The value of cross-cultural training in increasing the probability of success of international assignments is relatively well documented in the extant literature… However, “the requirements for cross-cultural training to support alternative forms of international assignments are, less well explored. Recent research highlights the lack of HR support for international assignees and suggests that managers are often expected to assume responsibility for their own training and development” (ScienceDirect, 2007 – online).
“The increasing significance of dual career couples emerges as a key limit on the ability of MNCs to attract and keep international management talent. Due to increasing female participation rates in the labour force, particularly in developed countries, those targeted for expatriate assignments are no longer necessarily male sole-breadwinners, with spouses who are willing, and able, to follow their partners abroad for the period of the assignment.” (ScienceDirect, 2007– online)
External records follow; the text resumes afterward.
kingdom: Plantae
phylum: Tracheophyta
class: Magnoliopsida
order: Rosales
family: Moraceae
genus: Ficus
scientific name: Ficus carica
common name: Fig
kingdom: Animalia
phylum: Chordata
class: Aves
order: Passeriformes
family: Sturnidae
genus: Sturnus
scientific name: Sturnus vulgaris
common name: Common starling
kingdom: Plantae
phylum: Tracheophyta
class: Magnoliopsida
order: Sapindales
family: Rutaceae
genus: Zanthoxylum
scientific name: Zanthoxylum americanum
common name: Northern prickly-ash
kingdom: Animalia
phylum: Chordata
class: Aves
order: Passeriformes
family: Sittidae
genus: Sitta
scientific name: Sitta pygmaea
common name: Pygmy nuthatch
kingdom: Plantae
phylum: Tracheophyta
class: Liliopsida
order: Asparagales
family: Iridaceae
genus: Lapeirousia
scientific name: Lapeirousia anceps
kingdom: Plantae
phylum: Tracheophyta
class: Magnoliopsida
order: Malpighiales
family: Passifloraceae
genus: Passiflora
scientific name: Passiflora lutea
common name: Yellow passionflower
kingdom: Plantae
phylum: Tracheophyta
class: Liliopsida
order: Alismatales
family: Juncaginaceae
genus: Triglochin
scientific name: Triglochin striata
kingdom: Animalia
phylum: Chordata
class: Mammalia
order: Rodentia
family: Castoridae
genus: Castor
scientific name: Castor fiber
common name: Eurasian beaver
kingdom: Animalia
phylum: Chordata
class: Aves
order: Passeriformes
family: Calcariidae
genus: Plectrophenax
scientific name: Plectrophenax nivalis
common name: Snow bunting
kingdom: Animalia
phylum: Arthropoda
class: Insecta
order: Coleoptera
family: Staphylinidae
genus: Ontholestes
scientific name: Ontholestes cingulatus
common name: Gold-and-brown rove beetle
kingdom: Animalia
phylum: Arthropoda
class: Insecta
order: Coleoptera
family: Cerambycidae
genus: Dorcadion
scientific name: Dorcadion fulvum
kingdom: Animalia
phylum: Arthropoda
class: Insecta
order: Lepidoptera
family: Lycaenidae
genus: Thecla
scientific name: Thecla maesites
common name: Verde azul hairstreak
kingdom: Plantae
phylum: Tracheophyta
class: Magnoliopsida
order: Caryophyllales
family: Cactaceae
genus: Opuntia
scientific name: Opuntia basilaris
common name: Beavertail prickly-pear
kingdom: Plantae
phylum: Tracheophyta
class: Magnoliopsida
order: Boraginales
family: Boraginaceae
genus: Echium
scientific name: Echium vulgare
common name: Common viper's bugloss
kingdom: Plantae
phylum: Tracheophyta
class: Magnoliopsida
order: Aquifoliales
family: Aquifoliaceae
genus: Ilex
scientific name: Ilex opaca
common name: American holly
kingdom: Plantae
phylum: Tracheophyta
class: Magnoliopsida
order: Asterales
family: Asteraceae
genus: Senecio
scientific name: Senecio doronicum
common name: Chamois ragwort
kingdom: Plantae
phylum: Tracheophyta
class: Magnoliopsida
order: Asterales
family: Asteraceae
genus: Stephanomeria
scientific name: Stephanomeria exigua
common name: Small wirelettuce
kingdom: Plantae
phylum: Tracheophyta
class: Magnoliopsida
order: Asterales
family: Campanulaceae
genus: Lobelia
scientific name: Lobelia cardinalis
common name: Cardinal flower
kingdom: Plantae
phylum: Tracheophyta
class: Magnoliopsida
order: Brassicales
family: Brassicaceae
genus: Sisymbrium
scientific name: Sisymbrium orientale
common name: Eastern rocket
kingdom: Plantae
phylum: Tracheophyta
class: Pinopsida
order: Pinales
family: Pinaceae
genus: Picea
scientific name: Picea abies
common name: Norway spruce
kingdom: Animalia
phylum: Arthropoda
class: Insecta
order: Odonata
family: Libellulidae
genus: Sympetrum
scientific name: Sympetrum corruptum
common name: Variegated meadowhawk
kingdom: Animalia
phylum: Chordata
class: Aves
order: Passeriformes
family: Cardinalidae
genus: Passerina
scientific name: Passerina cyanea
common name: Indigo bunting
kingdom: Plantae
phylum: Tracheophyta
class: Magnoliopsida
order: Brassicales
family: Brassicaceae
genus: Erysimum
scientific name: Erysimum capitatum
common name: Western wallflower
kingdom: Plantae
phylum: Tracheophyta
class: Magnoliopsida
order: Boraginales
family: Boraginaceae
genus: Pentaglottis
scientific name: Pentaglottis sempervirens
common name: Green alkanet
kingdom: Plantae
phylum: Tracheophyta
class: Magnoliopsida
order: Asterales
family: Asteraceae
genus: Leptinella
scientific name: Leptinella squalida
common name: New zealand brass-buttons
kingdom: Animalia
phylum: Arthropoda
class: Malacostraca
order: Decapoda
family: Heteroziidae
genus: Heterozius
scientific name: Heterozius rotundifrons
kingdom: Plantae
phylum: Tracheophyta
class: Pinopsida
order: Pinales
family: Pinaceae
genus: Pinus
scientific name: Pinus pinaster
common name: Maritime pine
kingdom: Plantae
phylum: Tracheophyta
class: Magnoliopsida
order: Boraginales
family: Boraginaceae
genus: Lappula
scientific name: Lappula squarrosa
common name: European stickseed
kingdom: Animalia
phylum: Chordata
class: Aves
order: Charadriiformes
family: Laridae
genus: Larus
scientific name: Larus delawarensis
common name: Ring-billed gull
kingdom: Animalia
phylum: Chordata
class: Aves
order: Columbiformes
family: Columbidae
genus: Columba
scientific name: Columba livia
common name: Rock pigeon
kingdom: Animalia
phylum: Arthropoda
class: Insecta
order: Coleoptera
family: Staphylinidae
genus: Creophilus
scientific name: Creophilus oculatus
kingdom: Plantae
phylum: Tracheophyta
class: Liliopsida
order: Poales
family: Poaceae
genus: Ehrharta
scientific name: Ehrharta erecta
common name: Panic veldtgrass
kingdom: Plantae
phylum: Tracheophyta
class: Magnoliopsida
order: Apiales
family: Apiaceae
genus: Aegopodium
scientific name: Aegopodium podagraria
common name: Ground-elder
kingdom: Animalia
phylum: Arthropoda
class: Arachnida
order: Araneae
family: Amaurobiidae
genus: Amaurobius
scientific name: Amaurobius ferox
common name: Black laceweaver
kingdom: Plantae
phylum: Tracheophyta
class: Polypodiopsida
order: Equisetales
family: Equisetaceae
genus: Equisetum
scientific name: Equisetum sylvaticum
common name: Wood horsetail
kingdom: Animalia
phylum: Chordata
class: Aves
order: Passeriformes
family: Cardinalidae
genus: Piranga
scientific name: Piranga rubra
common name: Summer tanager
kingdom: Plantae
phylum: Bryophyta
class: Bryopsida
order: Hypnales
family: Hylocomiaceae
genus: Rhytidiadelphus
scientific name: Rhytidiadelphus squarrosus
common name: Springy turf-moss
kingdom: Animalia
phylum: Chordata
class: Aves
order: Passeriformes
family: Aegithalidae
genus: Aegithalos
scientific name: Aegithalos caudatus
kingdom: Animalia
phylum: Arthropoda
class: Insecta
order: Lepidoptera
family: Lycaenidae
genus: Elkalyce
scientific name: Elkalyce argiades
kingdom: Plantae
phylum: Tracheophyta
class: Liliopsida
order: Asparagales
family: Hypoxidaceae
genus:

Core values, beliefs, attitudes and ethnicity (religion, language, place of origin and/or way of life) are to be considered when recruiting and selecting internationally. Respecting the religious beliefs of the candidates, Oxfam GB tries to set interview dates so that is not the date of any major religious festival. (Oxfam GB b, Jan 2008, Online)
According to Sian Harrington, an HR journal editor, when some MNCs expatriate to remote areas, the management encourages to interact with the local families and to play with local children, in order to overcome easier the culture difference difficulties and the culture shock management process smoother.